Привал мы устроили уже с иным настроением. Бутерброд с вкусной салями, целительный чай и густое варенье волшебного кизила, способного утолять самую дикую жажду, зарядили нас на дальнейший спуск. С увесистыми рюкзаками мы скользили по леднику, как на лыжах, опасаясь набрать излишнюю скорость и не суметь вовремя затормозить. Ноги, привычные к подъёму, на спуске на удивление быстро изнемогли и подламывались. А мест для бивуаков на леднике не видели.
Неожиданно среди массы льда возник серовато-голубой длинный камень, усыпанный ярко-голубыми цветами. Они издавали потрясающе симпатичный запах. Я вертел в руках цветочки, это голубое чудо, пытаясь догадаться, откуда и почему оно взялось на этом бесплодном плато, уходящем вниз, и как их можно величать. Володя предложил их окрестить мне, раз уж я журналист. Горные анемоны — избрал я изящное имя.
В этот день мы одолели километров тридцать, пока не увидели, что спуск круто идёт вниз, а оттуда доносится мощное тарахтенье водных масс. Это и был пока ещё не видный знаменитый и мало кому знакомый водопад Таймений, он же Тальмень. Заметно потеплело. Впереди возникла на травянистом склоне ель. Володя предложил обвязаться канатом и спуститься по нему. Я подполз со страховкой к краю и засомневался, что нашей сорокаметровой бичевы будет достаточно, чтобы спуститься с двухсотметрового обрыва.

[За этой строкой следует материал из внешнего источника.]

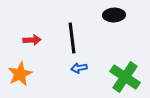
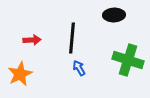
black line: rotated 12 degrees clockwise
blue arrow: rotated 70 degrees clockwise
green cross: moved 3 px right, 17 px up; rotated 16 degrees counterclockwise
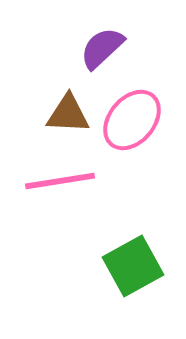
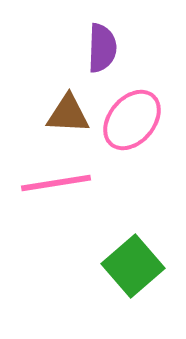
purple semicircle: rotated 135 degrees clockwise
pink line: moved 4 px left, 2 px down
green square: rotated 12 degrees counterclockwise
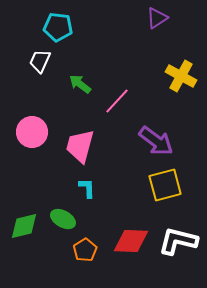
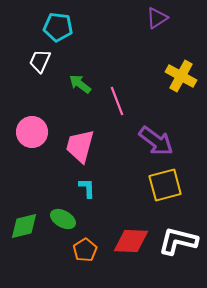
pink line: rotated 64 degrees counterclockwise
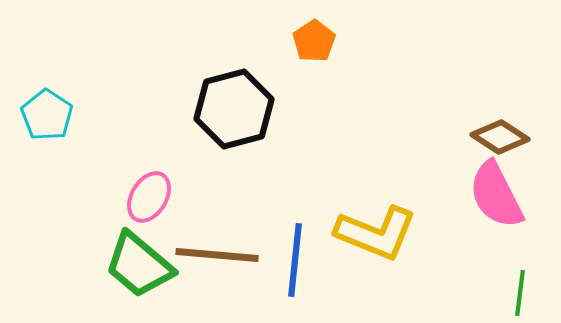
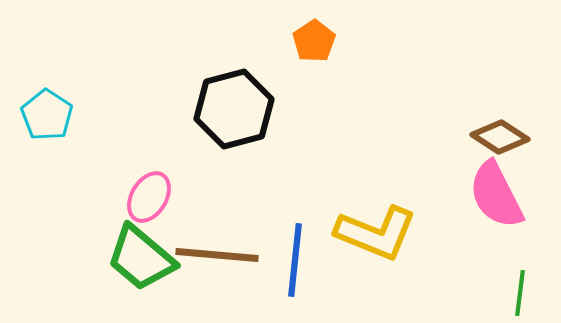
green trapezoid: moved 2 px right, 7 px up
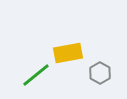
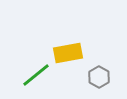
gray hexagon: moved 1 px left, 4 px down
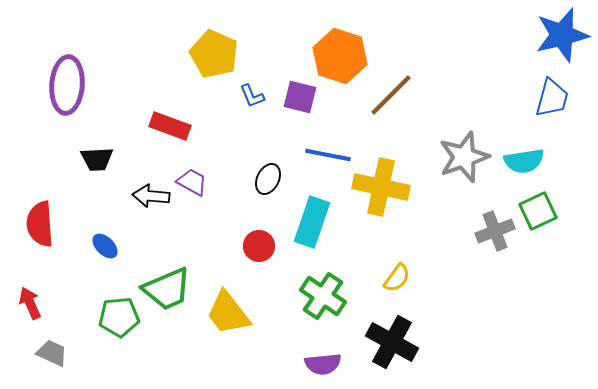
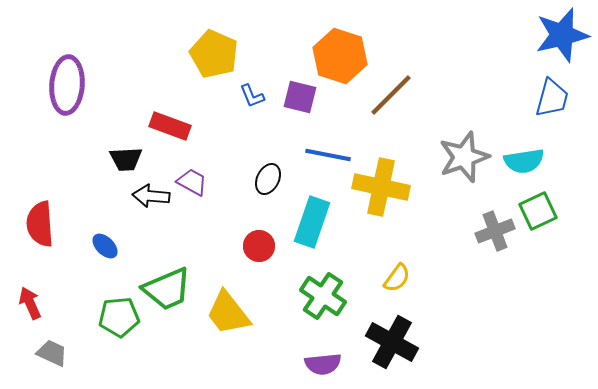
black trapezoid: moved 29 px right
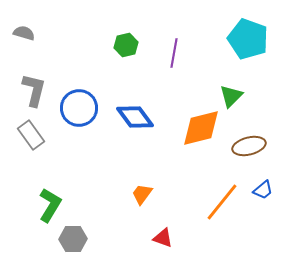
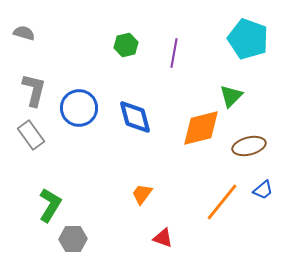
blue diamond: rotated 21 degrees clockwise
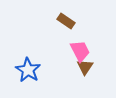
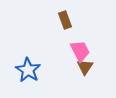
brown rectangle: moved 1 px left, 1 px up; rotated 36 degrees clockwise
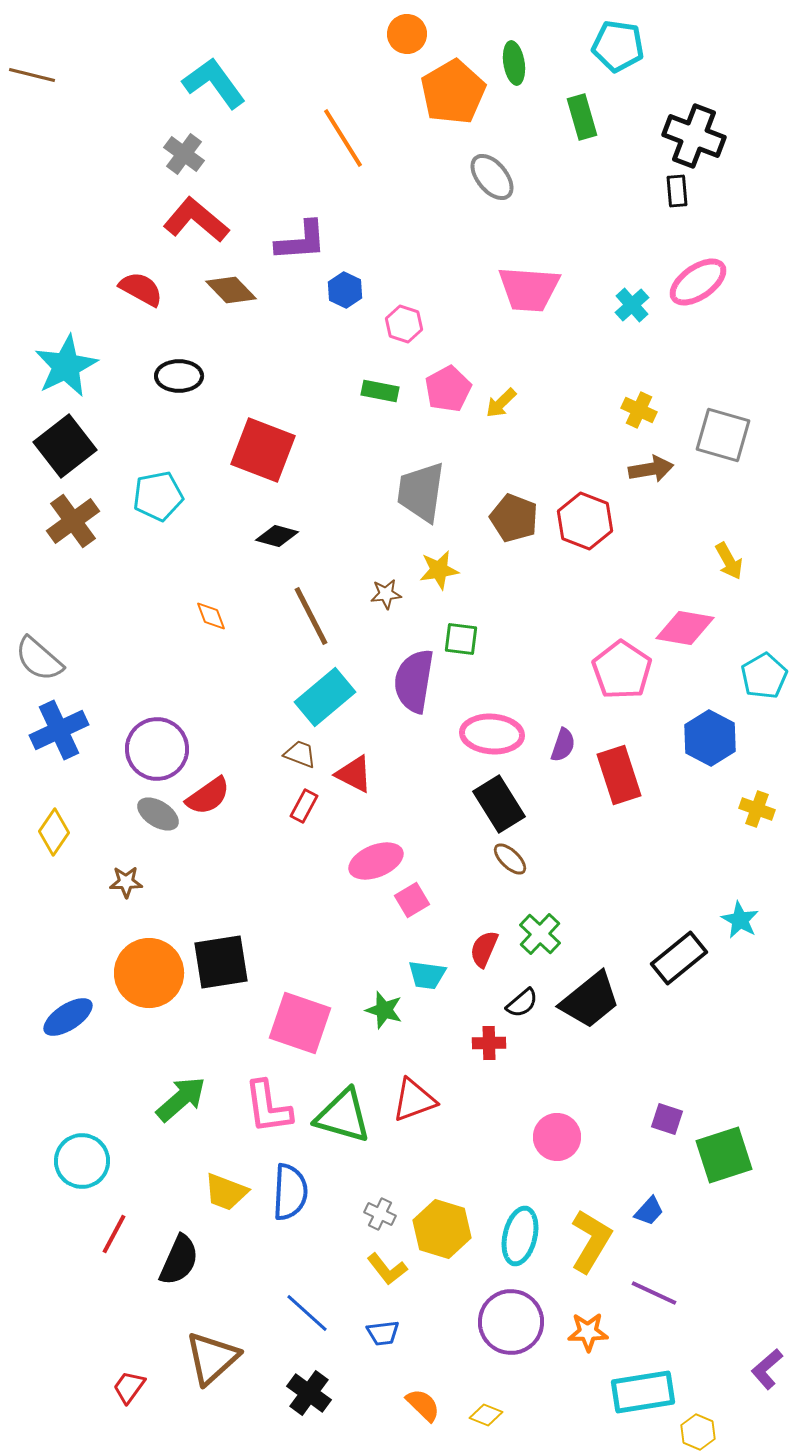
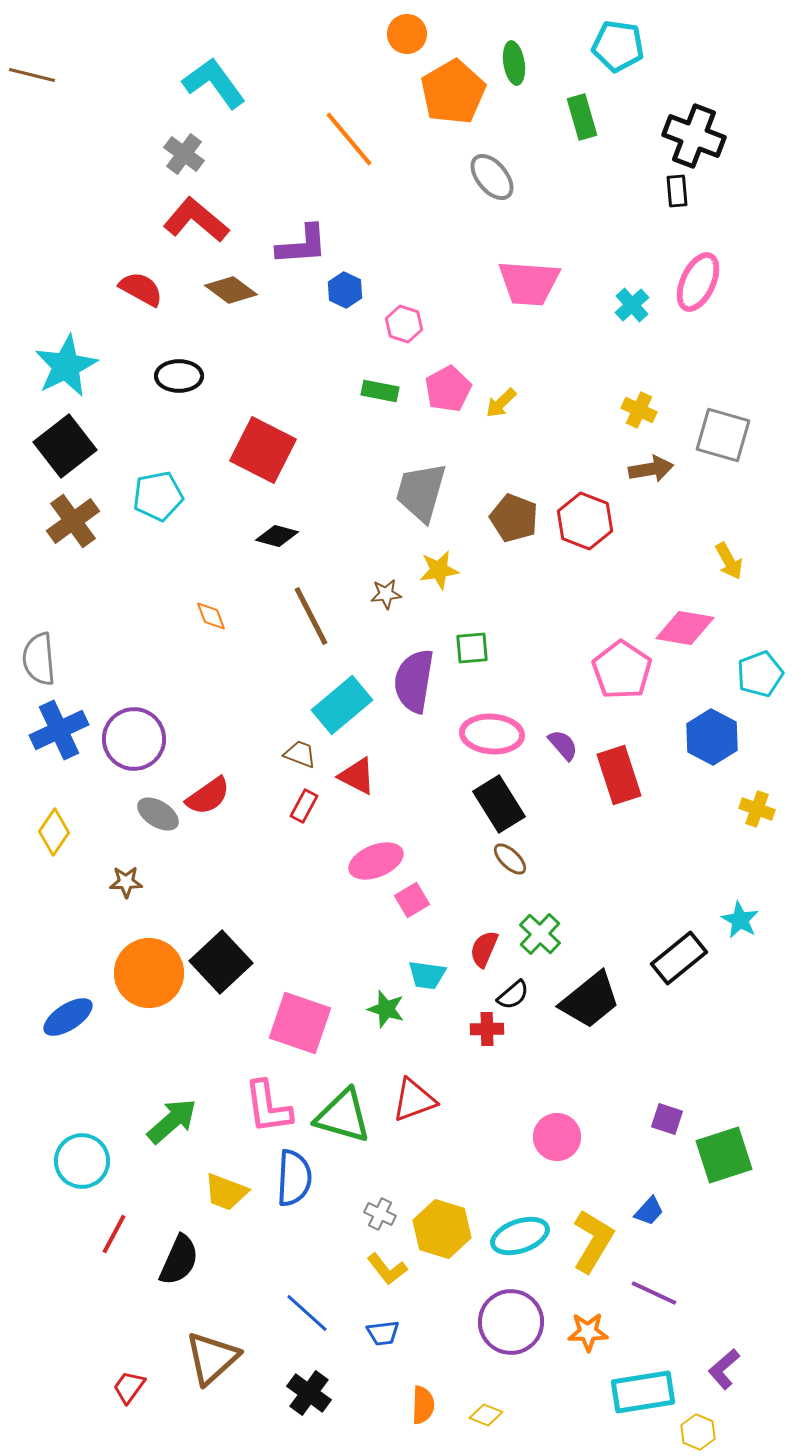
orange line at (343, 138): moved 6 px right, 1 px down; rotated 8 degrees counterclockwise
purple L-shape at (301, 241): moved 1 px right, 4 px down
pink ellipse at (698, 282): rotated 30 degrees counterclockwise
pink trapezoid at (529, 289): moved 6 px up
brown diamond at (231, 290): rotated 9 degrees counterclockwise
red square at (263, 450): rotated 6 degrees clockwise
gray trapezoid at (421, 492): rotated 8 degrees clockwise
green square at (461, 639): moved 11 px right, 9 px down; rotated 12 degrees counterclockwise
gray semicircle at (39, 659): rotated 44 degrees clockwise
cyan pentagon at (764, 676): moved 4 px left, 2 px up; rotated 9 degrees clockwise
cyan rectangle at (325, 697): moved 17 px right, 8 px down
blue hexagon at (710, 738): moved 2 px right, 1 px up
purple semicircle at (563, 745): rotated 60 degrees counterclockwise
purple circle at (157, 749): moved 23 px left, 10 px up
red triangle at (354, 774): moved 3 px right, 2 px down
black square at (221, 962): rotated 34 degrees counterclockwise
black semicircle at (522, 1003): moved 9 px left, 8 px up
green star at (384, 1010): moved 2 px right, 1 px up
red cross at (489, 1043): moved 2 px left, 14 px up
green arrow at (181, 1099): moved 9 px left, 22 px down
blue semicircle at (290, 1192): moved 4 px right, 14 px up
cyan ellipse at (520, 1236): rotated 58 degrees clockwise
yellow L-shape at (591, 1241): moved 2 px right
purple L-shape at (767, 1369): moved 43 px left
orange semicircle at (423, 1405): rotated 48 degrees clockwise
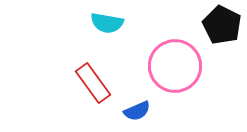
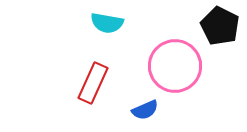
black pentagon: moved 2 px left, 1 px down
red rectangle: rotated 60 degrees clockwise
blue semicircle: moved 8 px right, 1 px up
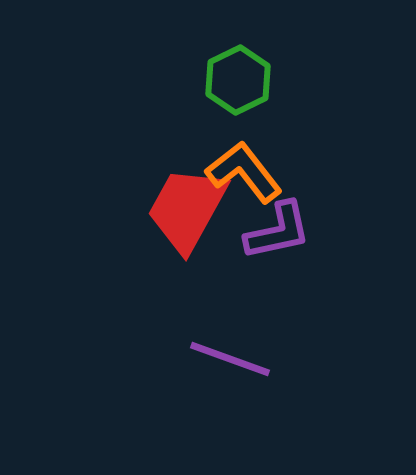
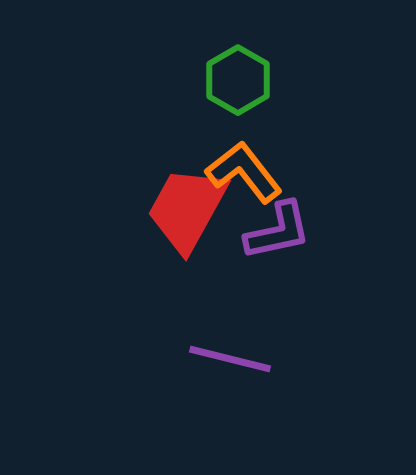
green hexagon: rotated 4 degrees counterclockwise
purple line: rotated 6 degrees counterclockwise
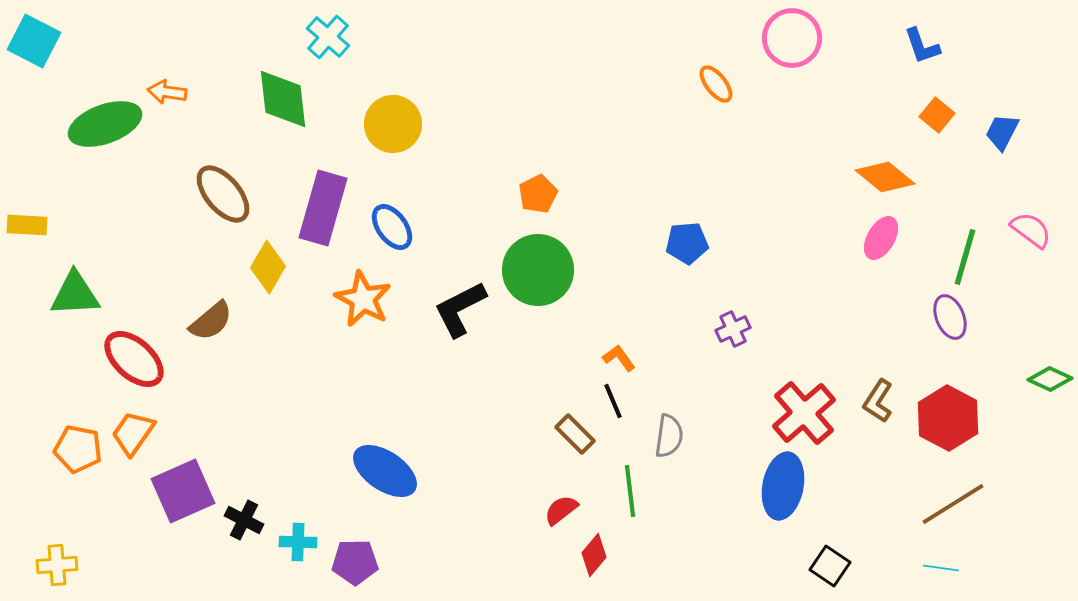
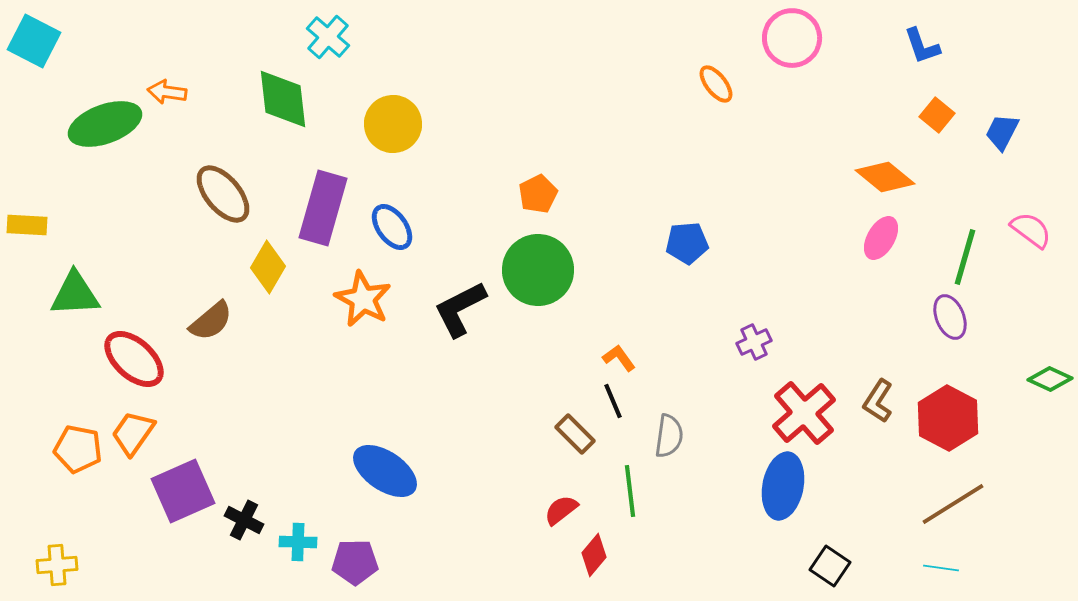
purple cross at (733, 329): moved 21 px right, 13 px down
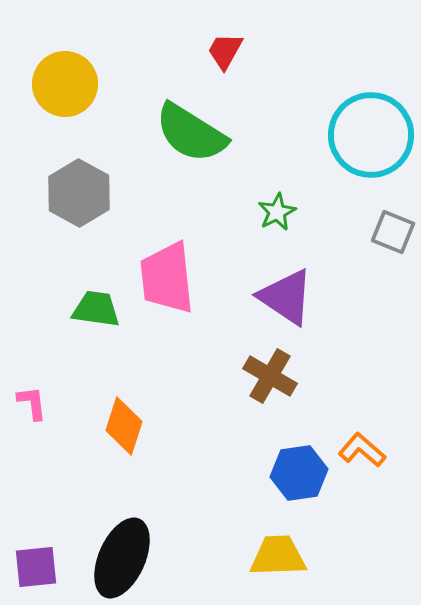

И слева, и справа путей для спуска тоже не находилось. Лишь уйдя налево, обратно к горам, я отыскал что-то похожее на каменную ракушку, уходящую жерлом вниз. Спуск не показался Володе надёжным, но, преодолев сомнения, он и я поскакали на почти полностью отключившихся ногах в опасную расселину. Водопад возник слева от нас на одном из поворотов во всей своей первозданности и ярости. Затем по длинному каменистому склону, под его немолчный грохот, почти теряя сознание от усталости, мы выкатились на луговину. Впервые за время пути у нас не было сил поставить палатку. Постелив её просто так, на луговине, мы беспробудно спали до утра. Володя даже выдал мне двадцать граммов спирта. Снился мне товарный поезд, грохотавший на перегонах, какие-то птички, свиристевшие рядом, и дым, не евший глаза. Дымом оказалось утреннее небо над нами, товарняк — водопадом. А птички — сусликами, боязливо подбиравшимися к нашим съестным припасам. Было на счастье тепло — как-никак с трёх километров высоты мы спустились километра на полтора. Отдохнув, мы могли шагать навстречу новым испытаниям.
В Москве, открыв энциклопедию, я отыскал название «Анемоны». Действительно, мы тогда встретили горные анемоны. И, судя по описаниям, не просто на голом камне. А растут они на выработках или месторождениях никеля, от которого и заимствуют свой небесный, неподражаемый цвет. Но это совпадение я уже не стал относить к своей неожиданной способности, когда прижмёт, обретать ясновидение. Могу лишь сказать, что явление, которое я ощутил на леднике, повторить мне не удалось.
Но некоторые аномальные способности позднее проявились: мне довелось предвидеть некоторые кризисные события, лица, их вызывающие, и приблизительные, а порой и точные даты и даже часы их наступления.